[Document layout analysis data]
== Segment start ==
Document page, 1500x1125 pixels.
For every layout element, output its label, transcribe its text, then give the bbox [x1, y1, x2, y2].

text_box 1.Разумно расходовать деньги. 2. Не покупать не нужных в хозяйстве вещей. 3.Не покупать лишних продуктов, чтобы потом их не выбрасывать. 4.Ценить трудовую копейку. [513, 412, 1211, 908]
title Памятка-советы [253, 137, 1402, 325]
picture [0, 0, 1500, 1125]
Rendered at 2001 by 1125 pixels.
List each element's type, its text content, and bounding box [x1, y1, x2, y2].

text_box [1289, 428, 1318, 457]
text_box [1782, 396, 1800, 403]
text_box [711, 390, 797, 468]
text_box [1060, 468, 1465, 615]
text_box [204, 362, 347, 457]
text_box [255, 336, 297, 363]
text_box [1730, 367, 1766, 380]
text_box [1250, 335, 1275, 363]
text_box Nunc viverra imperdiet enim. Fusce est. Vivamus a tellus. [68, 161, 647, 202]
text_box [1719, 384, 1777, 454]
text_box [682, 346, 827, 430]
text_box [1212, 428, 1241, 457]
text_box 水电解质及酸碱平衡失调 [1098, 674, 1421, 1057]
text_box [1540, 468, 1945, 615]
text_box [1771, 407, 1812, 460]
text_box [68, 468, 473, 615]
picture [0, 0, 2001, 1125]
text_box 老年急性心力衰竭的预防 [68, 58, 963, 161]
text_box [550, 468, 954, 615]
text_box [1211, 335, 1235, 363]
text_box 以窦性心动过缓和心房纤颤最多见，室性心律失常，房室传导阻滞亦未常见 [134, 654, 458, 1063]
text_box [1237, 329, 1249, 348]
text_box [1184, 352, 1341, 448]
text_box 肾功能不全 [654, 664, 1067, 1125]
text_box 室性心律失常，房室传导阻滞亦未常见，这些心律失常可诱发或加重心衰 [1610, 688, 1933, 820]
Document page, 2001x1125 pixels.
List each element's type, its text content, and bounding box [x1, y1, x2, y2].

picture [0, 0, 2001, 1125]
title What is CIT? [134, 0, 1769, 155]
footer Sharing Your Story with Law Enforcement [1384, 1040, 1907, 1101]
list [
== Segment end ==
• **What to work on**
What you need to do is retype all the entries exactly as written.

• **Solution for this exercise**
Document page, 1500x1125 pixels.
For every layout element, output its label, transcribe its text, then give the bbox [x1, y1, x2, y2].

text_box 1.Разумно расходовать деньги. 2. Не покупать не нужных в хозяйстве вещей. 3.Не покупать лишних продуктов, чтобы потом их не выбрасывать. 4.Ценить трудовую копейку. [513, 412, 1211, 908]
title Памятка-советы [253, 137, 1402, 325]
picture [0, 0, 1500, 1125]
Rendered at 2001 by 1125 pixels.
List each element's type, its text content, and bounding box [x1, y1, x2, y2].

text_box [1289, 428, 1318, 457]
text_box [1782, 396, 1800, 403]
text_box [711, 390, 797, 468]
text_box [1060, 468, 1465, 615]
text_box [204, 362, 347, 457]
text_box [255, 336, 297, 363]
text_box [1730, 367, 1766, 380]
text_box [1250, 335, 1275, 363]
text_box Nunc viverra imperdiet enim. Fusce est. Vivamus a tellus. [68, 161, 647, 202]
text_box [1719, 384, 1777, 454]
text_box [682, 346, 827, 430]
text_box [1212, 428, 1241, 457]
text_box 水电解质及酸碱平衡失调 [1098, 674, 1421, 1057]
text_box [1540, 468, 1945, 615]
text_box [1771, 407, 1812, 460]
text_box [68, 468, 473, 615]
picture [0, 0, 2001, 1125]
text_box 老年急性心力衰竭的预防 [68, 58, 963, 161]
text_box [550, 468, 954, 615]
text_box [1211, 335, 1235, 363]
text_box 以窦性心动过缓和心房纤颤最多见，室性心律失常，房室传导阻滞亦未常见 [134, 654, 458, 1063]
text_box [1237, 329, 1249, 348]
text_box [1184, 352, 1341, 448]
text_box 肾功能不全 [654, 664, 1067, 1125]
text_box 室性心律失常，房室传导阻滞亦未常见，这些心律失常可诱发或加重心衰 [1610, 688, 1933, 820]
Document page, 2001x1125 pixels.
List each element's type, its text content, and bounding box [x1, y1, x2, y2].

picture [0, 0, 2001, 1125]
title What is CIT? [134, 0, 1769, 155]
footer Sharing Your Story with Law Enforcement [1384, 1040, 1907, 1101]
list [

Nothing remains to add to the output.